Given information:
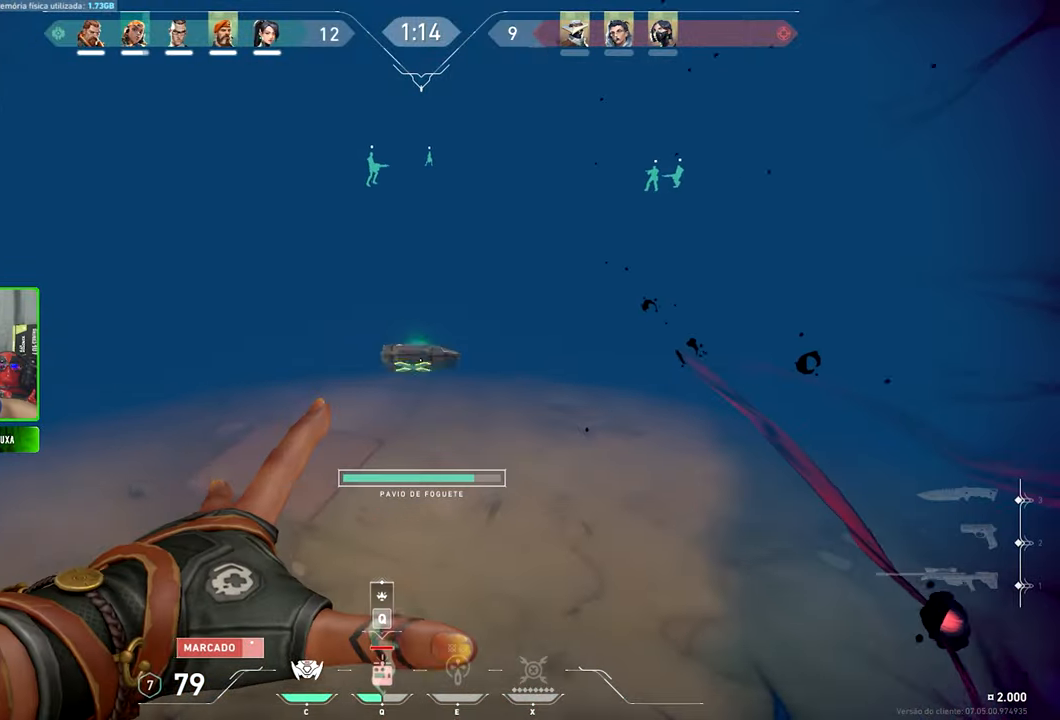
{"keys": ["w"], "mouse": [], "mouse_move": "still", "events": []}
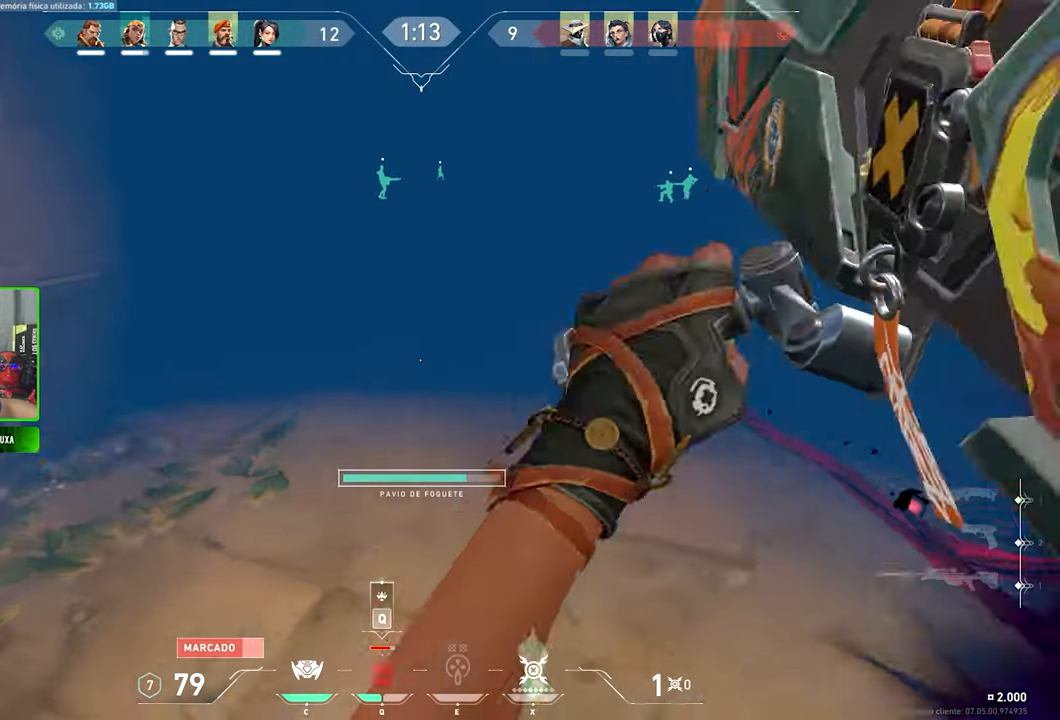
{"keys": ["w"], "mouse": [], "mouse_move": "still", "events": [[16, "space", "down"], [116, "space", "up"], [400, "q", "down"], [500, "q", "up"]]}
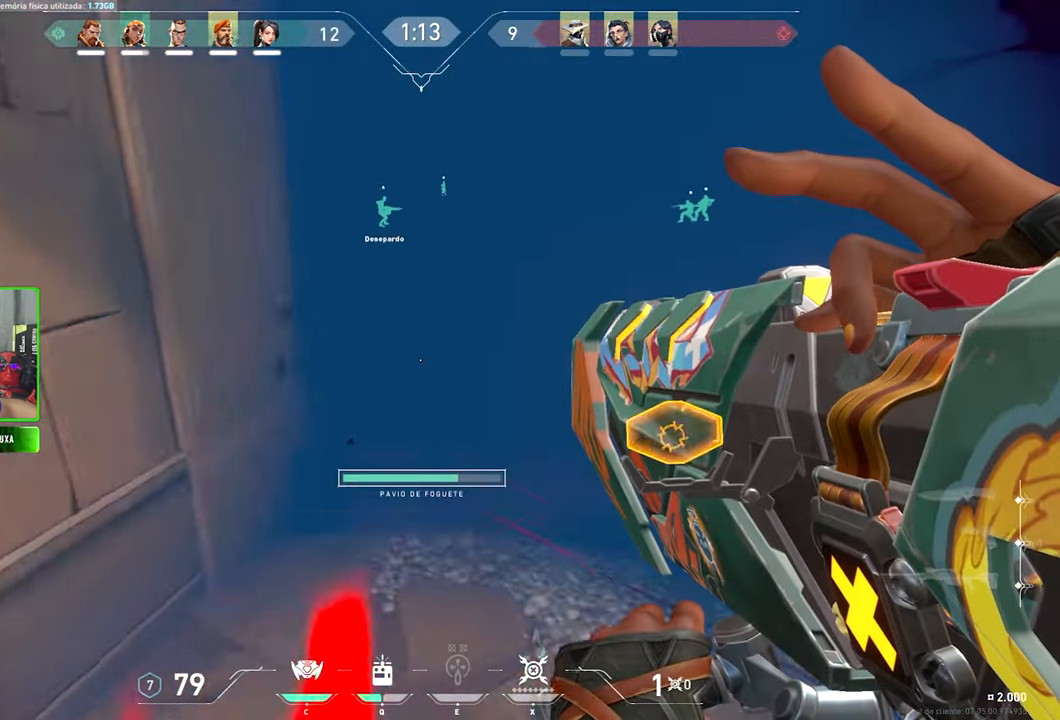
{"keys": [], "mouse": [], "mouse_move": "left", "events": [[133, "d", "down"], [466, "d", "up"], [500, "w", "up"]]}
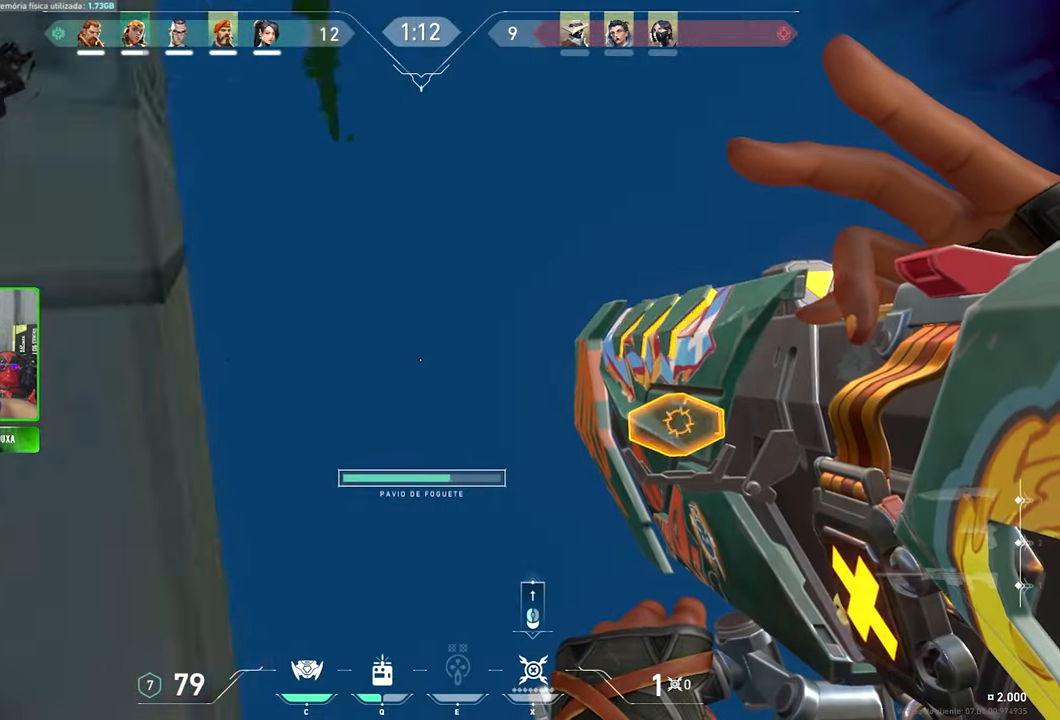
{"keys": ["a"], "mouse": [], "mouse_move": "still", "events": [[50, "a", "down"], [150, "mouse_left", "down"], [283, "mouse_left", "up"]]}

Exercise details:
The job is to set down the whole listing exactly, excluding any images.

Output for this task:
{"keys": ["w"], "mouse": [], "mouse_move": "still", "events": []}
{"keys": ["w"], "mouse": [], "mouse_move": "still", "events": [[16, "space", "down"], [116, "space", "up"], [400, "q", "down"], [500, "q", "up"]]}
{"keys": [], "mouse": [], "mouse_move": "left", "events": [[133, "d", "down"], [466, "d", "up"], [500, "w", "up"]]}
{"keys": ["a"], "mouse": [], "mouse_move": "still", "events": [[50, "a", "down"], [150, "mouse_left", "down"], [283, "mouse_left", "up"]]}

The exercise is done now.